In short, Gazans are living in a "prison", and their jailers are systematically reducing their lives to utter misery. The international blockade is "destroying public service infrastructure", with Israel’s restrictions on fuel and electricity greatly exacerbating the crisis. Hospitals are barely functioning, while Israel’s "attack on basic services" is "systematically destroying the water and sewage infrastructure of the Gaza Strip":

"Hospitals cannot generate electricity to keep lifesaving equipment working or to generate oxygen, while 40-50 million litres of sewage continues to pour into the sea daily."

Healthcare in Gaza has "dramatically deteriorated" over the past six months. As a result of Israel’s restrictions on fuel and electricity, hospitals are "experiencing power cuts lasting for 8-12 hours a day", and there is a "60-70 percent shortage reported in the diesel required for hospital power generators." Access to healthcare abroad is critical for the Gazan population, as treatments such as chemotherapy are not available in the Strip. The proportion of applicants given permits to exit Gaza for treatment decreased significantly after Hamas took control of Gaza. This, together with several reports that Israel has conditioned permits on patients giving information on suspects, suggests that Israel is in many cases refusing to allow critically ill Palestinians access to treatment in Egypt or Israel on purely political grounds. Between October-December 2007, the World Health Organisation confirmed the deaths of 20 patients, including 5 children, after Israel refused to issue them permits to receive medical treatment abroad. Other sources have put the figure much higher, and the true figure will likely never be known. We know from previous experience that sanctions as extreme as these hit image the young, the old and the frail particularly hard – in Iraq, for example, the sanctions regime killed up to a million people, half of them children. Here too the impact of the blockade on Gazan children, who comprise 56% of the population, has been "enormous". One indicator of their suffering is the "nearly 80% failure rate" among pupils in grades four to nine, with a 90% failure rate for Mathematics. This in a society well known for placing high value on education.
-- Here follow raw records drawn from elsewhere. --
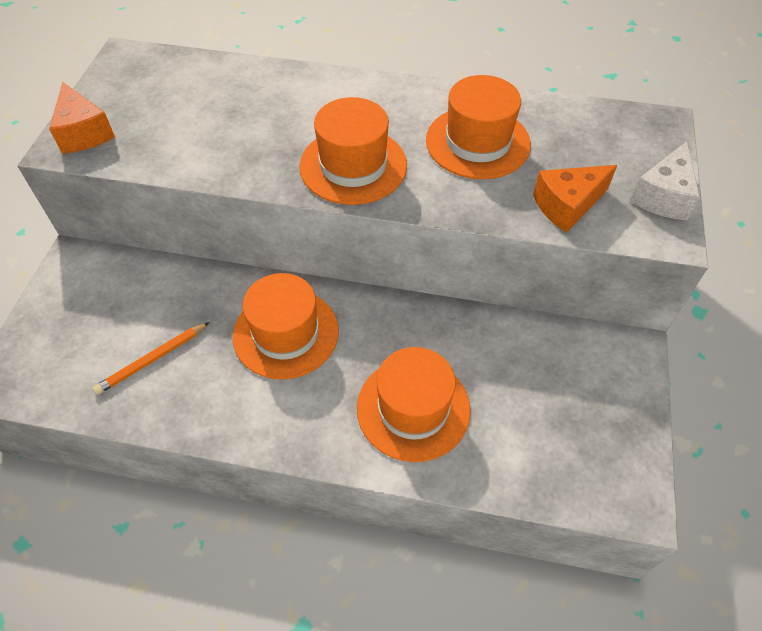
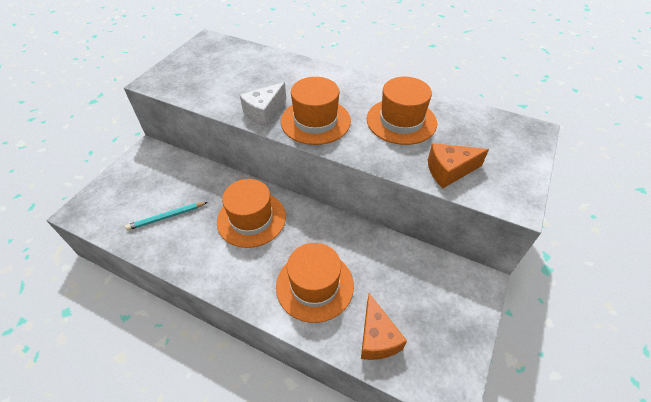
camera: 15 degrees right, 5 degrees down
(84, 133) = (167, 76): orange cheese -> orange cheese (377, 337)
(152, 360) = (166, 217): orange pencil -> turquoise pencil
(663, 196) = (520, 178): white cheese -> white cheese (264, 112)

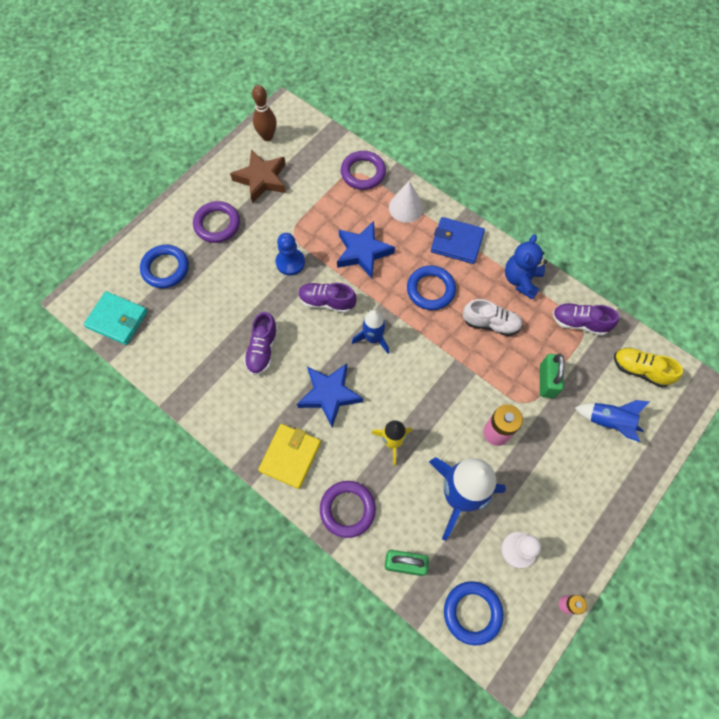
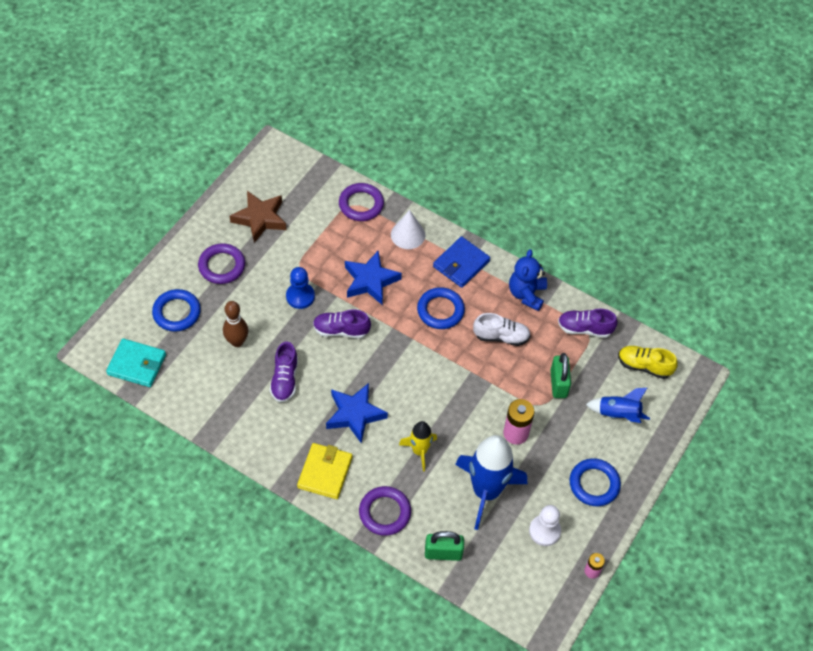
camera: 10 degrees left, 10 degrees down
(267, 136) = (259, 176): brown bowling pin -> brown bowling pin (237, 341)
(373, 338) = (390, 360): blue rocket -> none
(457, 242) = (461, 264): blue wallet -> blue wallet turned 60 degrees counterclockwise
(472, 612) = (508, 586): blue ring -> blue ring (594, 484)

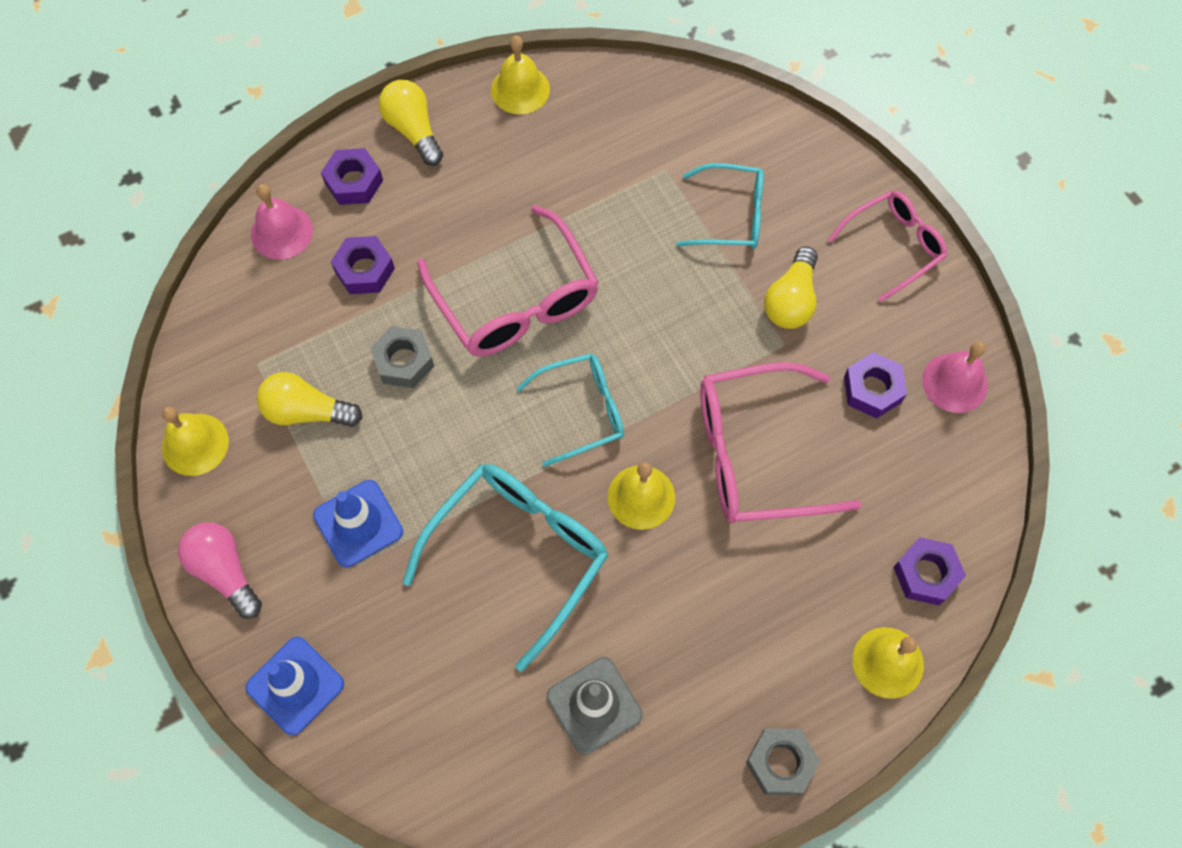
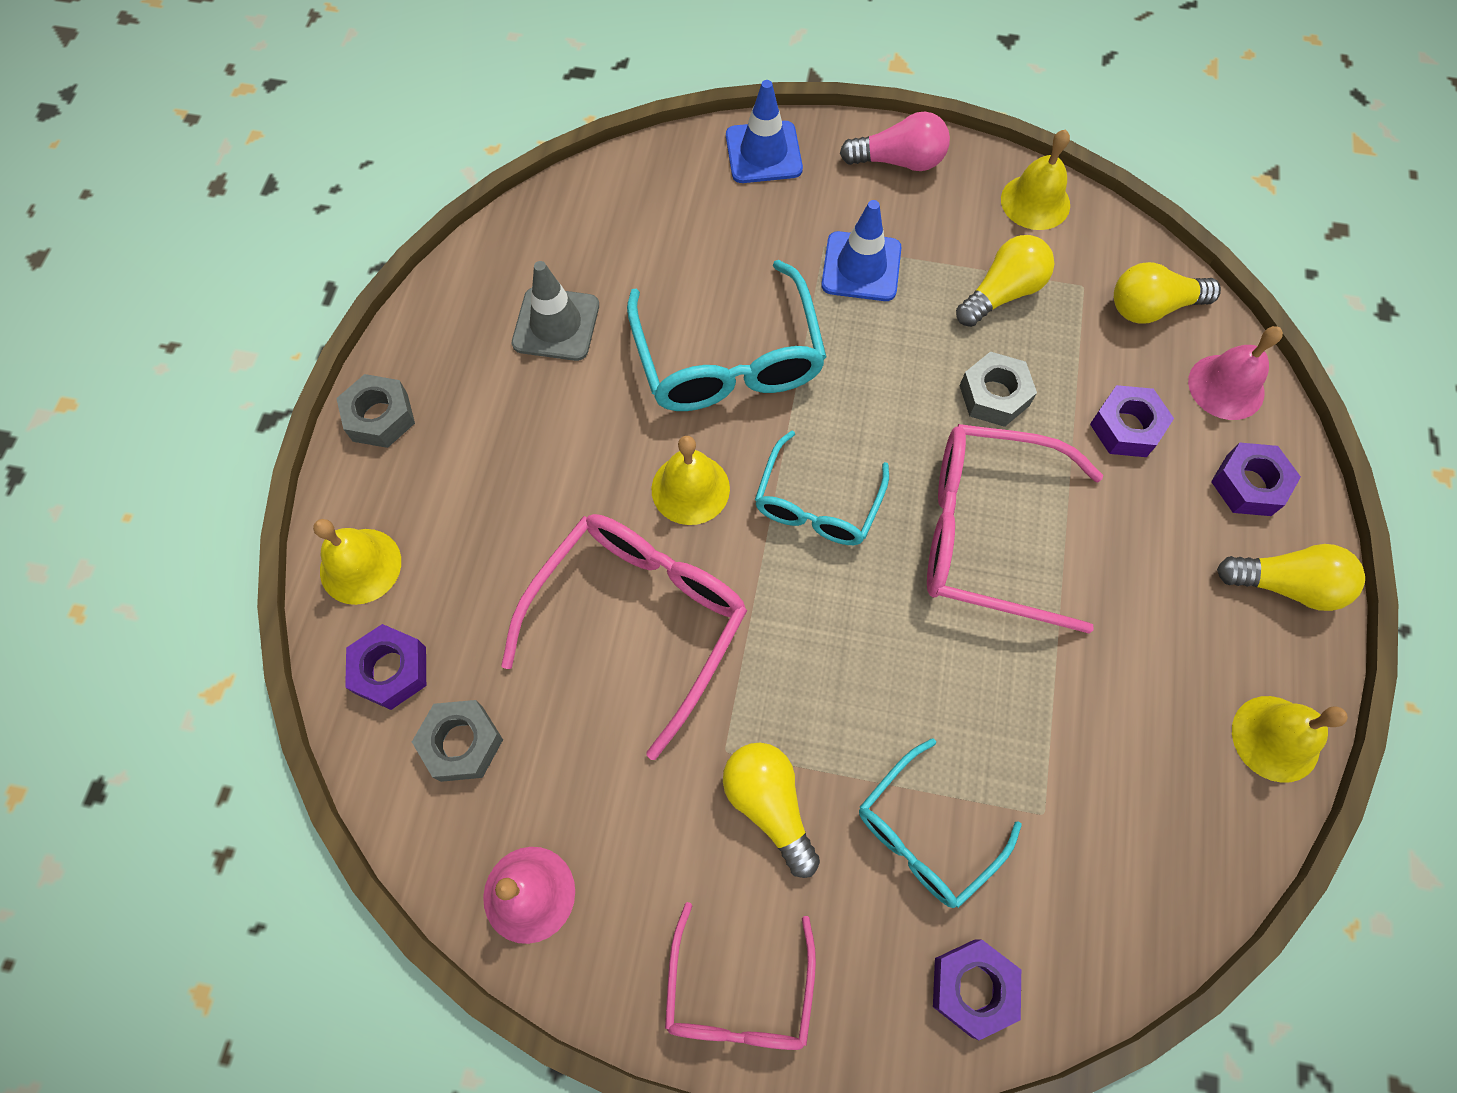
camera: 130 degrees right, 0 degrees up
(244, 310) = (1152, 307): none -> yellow light bulb
(872, 389) = (600, 796): purple nut -> purple nut (972, 987)
(922, 491) = (461, 743): none -> grey nut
The NGOs conclude that Israel’s blockade has "effectively dismantled the economy and impoverished the population of Gaza." It constitutes "collective punishment" and is "illegal under international law." The report emphasises that the humanitarian crisis in Gaza is "man-made, completely avoidable and, with the necessary political will, can also be reversed." Noting that the current strategy "is failing at all levels" (in fact I’d say it has largely succeeded, the above being the intended result of U.S./Israeli policy), it calls for an end to the blockade, a resumption of normal deliveries of fuel and electricity and a peace process involving "political dialogue with all Palestinian parties." As Henry Siegman writes,

"It’s time to take advantage of Hamas’s offer of a mutual cease-fire that would not only end the killing in Gaza and the West Bank and the rocket fire on Sderot and Ashkelon, but also prevent a potentially calamitous escalation threatened by Barak. Such a cease-fire would also offer an opportunity to refashion – with the collaboration of Saudi Arabia, Egypt, and other Arab countries – a Palestinian unity government that could resume peace talks on a more realistic foundation. To be sure, Olmert and Barak will rail against such a course, but a majority of Israel’s public favors reaching out to Hamas. What hope there is for an Israeli-Palestinian agreement before the two-state option evaporates depends on the United States finally screwing up the political and moral courage to use its considerable leverage with Israel and the Palestinians to return them to a path of sanity."

Unfortunately for everyone, particularly the terrorised population of Gaza, it looks as though Israel and the U.S. remain determined to destroy Hamas as a political organisation, no matter the cost.